Personal information
- Born: April 1, 1999 (age 27) Ruston, Louisiana, U.S.
- Listed height: 6 ft 0 in (1.83 m)
- Listed weight: 200 lb (91 kg)

Career information
- High school: James Madison (Dallas, Texas)
- College: Blinn (2018–2019); SMU (2020–2021);
- NFL draft: 2022: 3rd round, 105th overall pick

Career history
- San Francisco 49ers (2022–2023); Philadelphia Eagles (2024–2026)*;
- * Offseason or practice squad member only

Awards and highlights
- Super Bowl champion (LIX); First-team All-AAC (2021);

Career NFL statistics as of 2025
- Receptions: 1
- Receiving yards: 10
- Stats at Pro Football Reference

= Danny Gray (American football) =

American football player (born 1999)

Danny Gray (born April 1, 1999) is an American professional football wide receiver. He played college football at Blinn College and for the SMU Mustangs before being selected by the San Francisco 49ers in the third round of the 2022 NFL draft.

==Early life==
Gray grew up in Dallas, Texas and attended James Madison High School. As a junior, he had 34 receptions for 699 yards and 13 touchdowns and rushed for 159 yards and three touchdowns. Gray was rated a three-star recruit and committed to play college football for the Missouri Tigers over offers from Kansas, Bowling Green, Florida Atlantic, Grambling State, Tulane, Stephen F. Austin, North Texas and Incarnate Word. He was ruled academically ineligible to play at Missouri and did not enroll.

==College career==
Gray began his collegiate career at Blinn College in order to meet the academic requirements to play Division I football. As a freshman, he caught 15 passes for 409 yards and six touchdowns and was named first-team All-Southwest Junior College Football Conference. Gray initially committed to transfer to TCU over offers from Auburn, Baylor, Texas Tech, and Tennessee for his final two seasons of eligibility during the summer before his sophomore season. He finished the season with 54 receptions for 877 yards and eight touchdowns. During the season, Gray flipped his commitment to SMU.
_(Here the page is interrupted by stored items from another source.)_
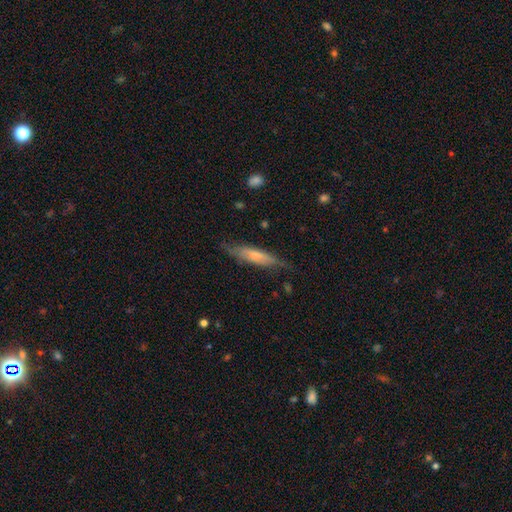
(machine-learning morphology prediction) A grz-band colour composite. It shows a smooth galaxy with no disk features (54%) that is cigar-shaped (73%). Merging: none (70%).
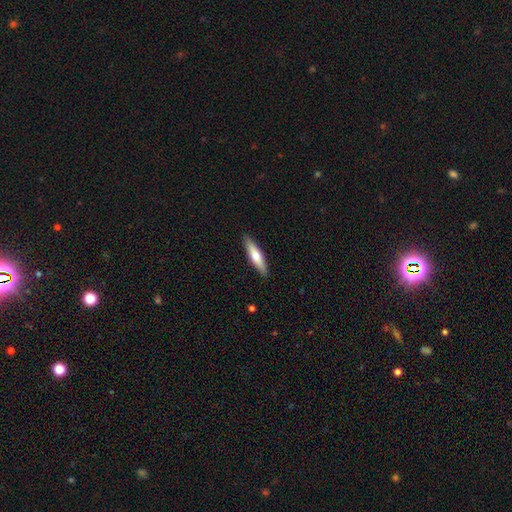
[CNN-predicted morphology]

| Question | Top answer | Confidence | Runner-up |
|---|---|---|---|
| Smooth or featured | smooth | 59% | featured or disk (36%) |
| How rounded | cigar-shaped | 77% | in between (21%) |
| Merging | none | 90% | minor disturbance (7%) |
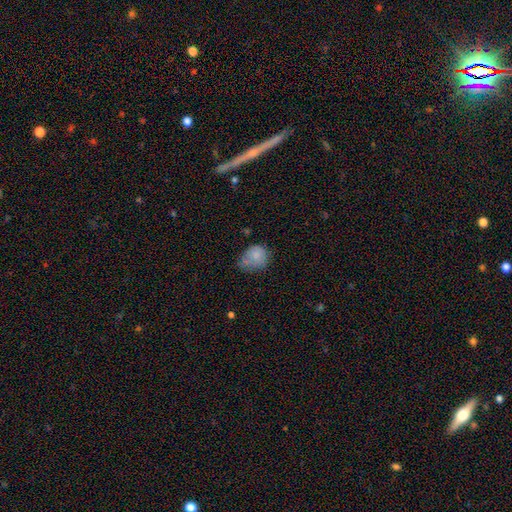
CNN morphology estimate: This appears to be a smooth galaxy with no disk features (79%) that is round (61%). Merging: none (40%).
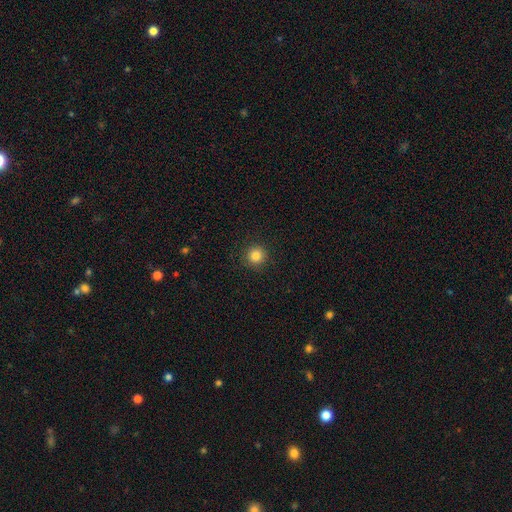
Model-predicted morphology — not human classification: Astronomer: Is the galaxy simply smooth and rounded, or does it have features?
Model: smooth — 84%.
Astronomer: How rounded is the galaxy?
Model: round — 95%.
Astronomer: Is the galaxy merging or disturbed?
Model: none — 92%.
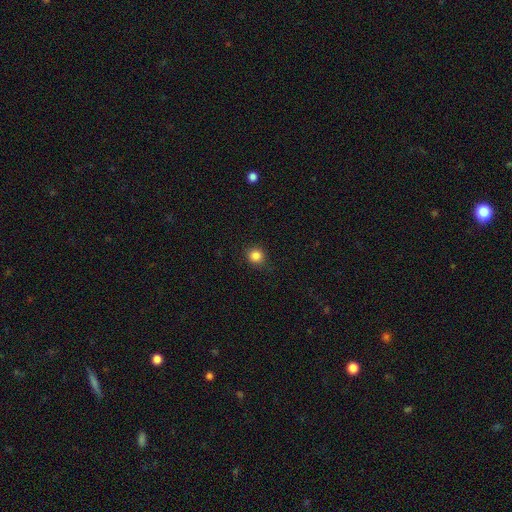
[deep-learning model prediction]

Gray became an immediate starter for SMU caught 33 passes for 448 yards and four touchdowns. He was named first-team All-American Athletic Conference as a senior after finishing the season with 49 receptions for 803 yards and nine touchdowns. Following the conclusion of the regular season, Gray announced his decision forgo his final season of NCAA eligibility and enter the 2022 NFL draft.

===College statistics===

| Season | GP | Receiving |  |  |  | Rushing |  |  |  |
| Rec | Yds | Avg | TD | Att | Yds | Avg | TD |
| 2020 | 8 | 33 | 448 | 13.6 | 4 | 3 | 30 | 10.0 | 2 |
| 2021 | 10 | 49 | 803 | 16.4 | 9 | 3 | 40 | 13.3 | 0 |
| Career | 18 | 82 | 1,251 | 15.3 | 13 | 6 | 70 | 11.7 | 2 |

==Professional career==

Pre-draft measurables
| Height | Weight | Arm length | Hand span | Wingspan | 40-yard dash | 10-yard split | 20-yard split | 20-yard shuttle | Three-cone drill | Vertical jump | Broad jump |
| 5 ft 11+7⁄8 in (1.83 m) | 186 lb (84 kg) | 31+7⁄8 in (0.81 m) | 9+5⁄8 in (0.24 m) | 6 ft 4+7⁄8 in (1.95 m) | 4.33 s | 1.57 s | 2.53 s | 4.37 s | 7.38 s | 34.0 in (0.86 m) | 10 ft 6 in (3.20 m) |
All values from NFL Combine/Pro Day

===San Francisco 49ers===
Gray was selected by the San Francisco 49ers in the third round (105th overall) of the 2022 NFL Draft. On December 11, in a 35–7 victory over the Tampa Bay Buccaneers, Gray recorded his first career reception, going for 10 yards on a pass from Josh Johnson. He played in 13 games as a rookie, with his first career catch being his only reception on the year.

On August 30, 2023, Gray was placed on injured reserve.

Gray was waived by the 49ers on August 27, 2024.

===Philadelphia Eagles===
On September 10, 2024, Gray was signed to the Philadelphia Eagles practice squad. He won a Super Bowl championship when the Eagles defeated the Kansas City Chiefs 40–22 in Super Bowl LIX. He signed a reserve/future contract with Philadelphia on February 14, 2025. Gray was waived by the Eagles on July 29.

On November 3, 2025, Gray was re-signed to the Eagles' practice squad. He signed a reserve/future contract with Philadelphia on January 12, 2026.

On August 30, 2026, Gray was released by the Eagles as part of final roster cyts and re-signed to the practice squad two days later. He was released on September 18.